___ LESETEXT

Die Landtagswahlen in Baden-Württemberg waren eine Zäsur. Die Alternative für Deutschland hat es in die Parlamente in Stuttgart, Mainz und Magdeburg geschafft - überall mit zweistelligen Ergebnissen. In Sachsen-Anhalt ist sie mit über 24 Prozent sogar die zweitstärkste Kraft. CDU und SPD heißen die Verlierer dieser Wahlen. Weitermachen müssen sie in Berlin nun trotzdem. Diese Bundesregierung ist bis September 2017 gewählt, Koalitionszoff hin, Zersetzungstendenzen der Volksparteien und Aufstieg der AfD her. Und es gibt zahlreiche Themen jenseits der Flüchtlingskrise, die es in unserer Republik dringend anzupacken gibt. Die WirtschaftsWoche hat vier der wichtigsten wirtschaftspolitischen Baustellen zusammengestellt:
Werkverträge und Leiharbeit
Aus allen Rohren feuerten Sozialdemokraten Breitseiten in Richtung Bayern. „Ein Affront“, schimpfte die Parlamentarische Geschäftsführerin der Fraktion, Christine Lambrecht. „Unerhörtes Verhalten“, rief Fraktionsvize Carola Reimann. Und der Vize-Parteivorsitzende Torsten Schäfer-Gümbel hatte „Zweifel an der Zurechnungsfähigkeit“ von CSU-Chef Horst Seehofer.

______
___ ÜBUNGSMATERIAL

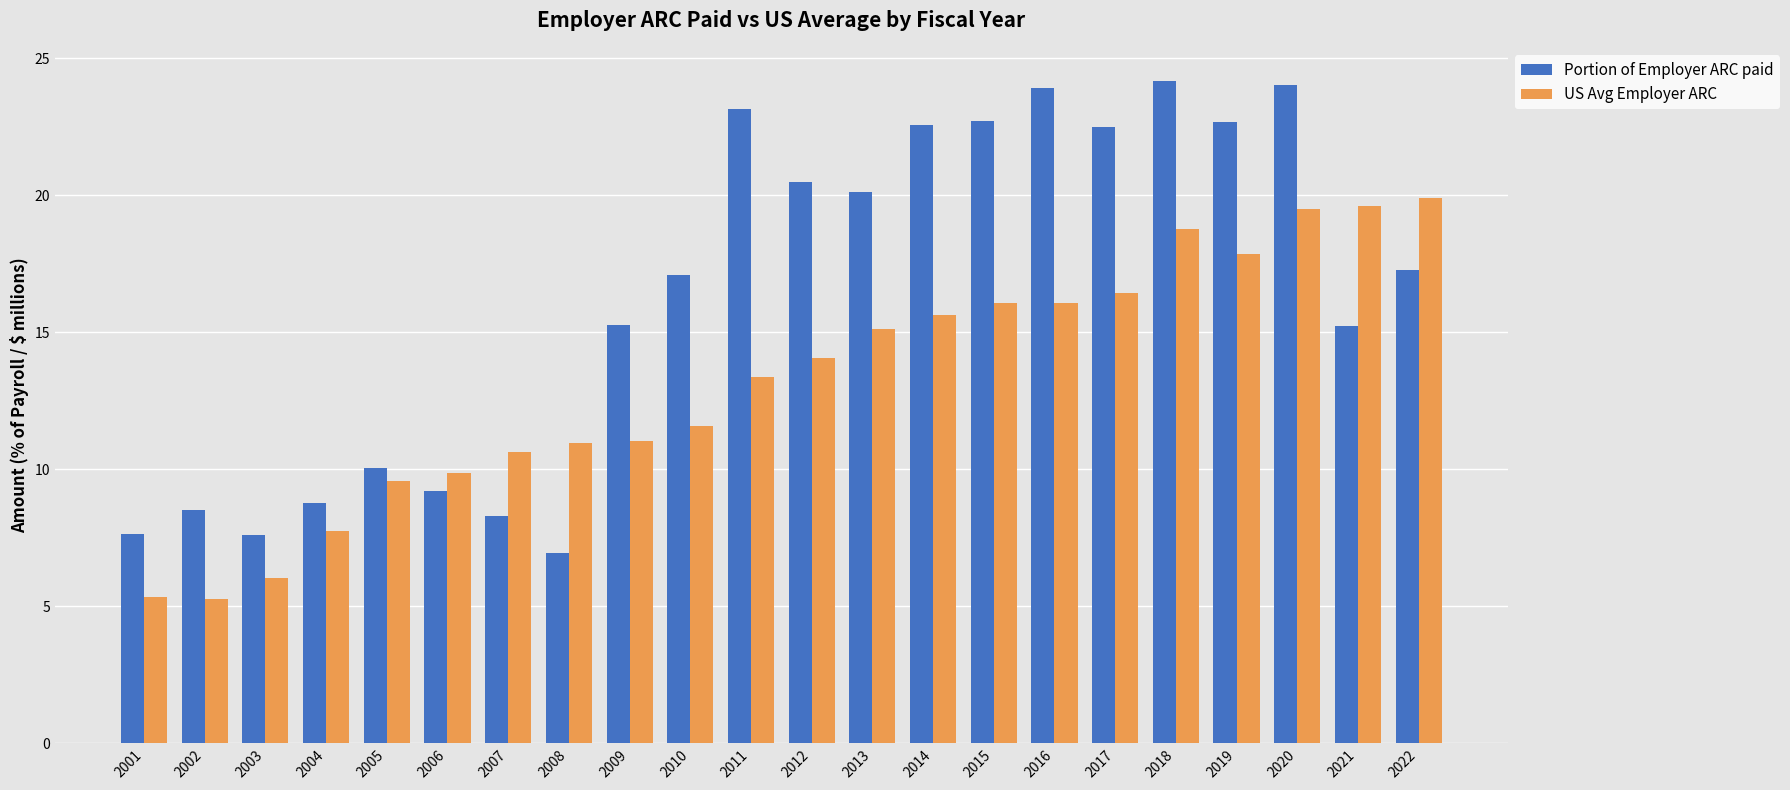

List the series in order of their overall mean, highest first.

Portion of Employer ARC paid, US Avg Employer ARC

______

**AUFGABEN**
1 - Fasse den Lesetext in genau zwei Sätzen zusammen.
2 - Nenne alle Personen, die im Lesetext namentlich vorkommen.
3 - Schreibe den Lesetext über die Landtagswahlen und die wirtschaftspolitischen Baustellen im Anschluss an seinen letzten Satz weiter.

**LÖSUNGEN NACH NUMMER**
1 - Bei den Landtagswahlen zog die AfD mit zweistelligen Ergebnissen in die Parlamente in Stuttgart, Mainz und Magdeburg ein, während CDU und SPD als Verlierer dastehen, in Berlin aber bis September 2017 weiterregieren müssen. Jenseits der Flüchtlingskrise gibt es dringende Themen, und die WirtschaftsWoche hat vier der wichtigsten wirtschaftspolitischen Baustellen zusammengestellt, darunter Werkverträge und Leiharbeit.

2 - Christine Lambrecht, Carola Reimann, Torsten Schäfer-Gümbel, Horst Seehofer

3 -
Was passiert war? Die CSU hatte ein Veto gegen das jüngste Herzensprojekt der SPD einlegt: die Reform von Zeitarbeit und Werkverträgen. Das Nein traf die SPD unvorbereitet, umso größer war der Zorn.
Zwei Wochen ist das her. Der Pulverdampf hat sich verzogen, der Streit aber bleibt ungelöst, nur sind jetzt die Fronten noch verhärteter. Arbeitsministerin Andrea Nahles (SPD) will den Einsatz von Zeitarbeitern auf 18 Monate begrenzen und Werkverträge, ein Herzstück jeder arbeitsteiligen Wirtschaft, klar definieren, damit Löhne nicht gedrückt werden können. Missbrauch bekämpfen, nennt die Ministerin das. Viele Unternehmer nennen es: Freiheitsberaubung.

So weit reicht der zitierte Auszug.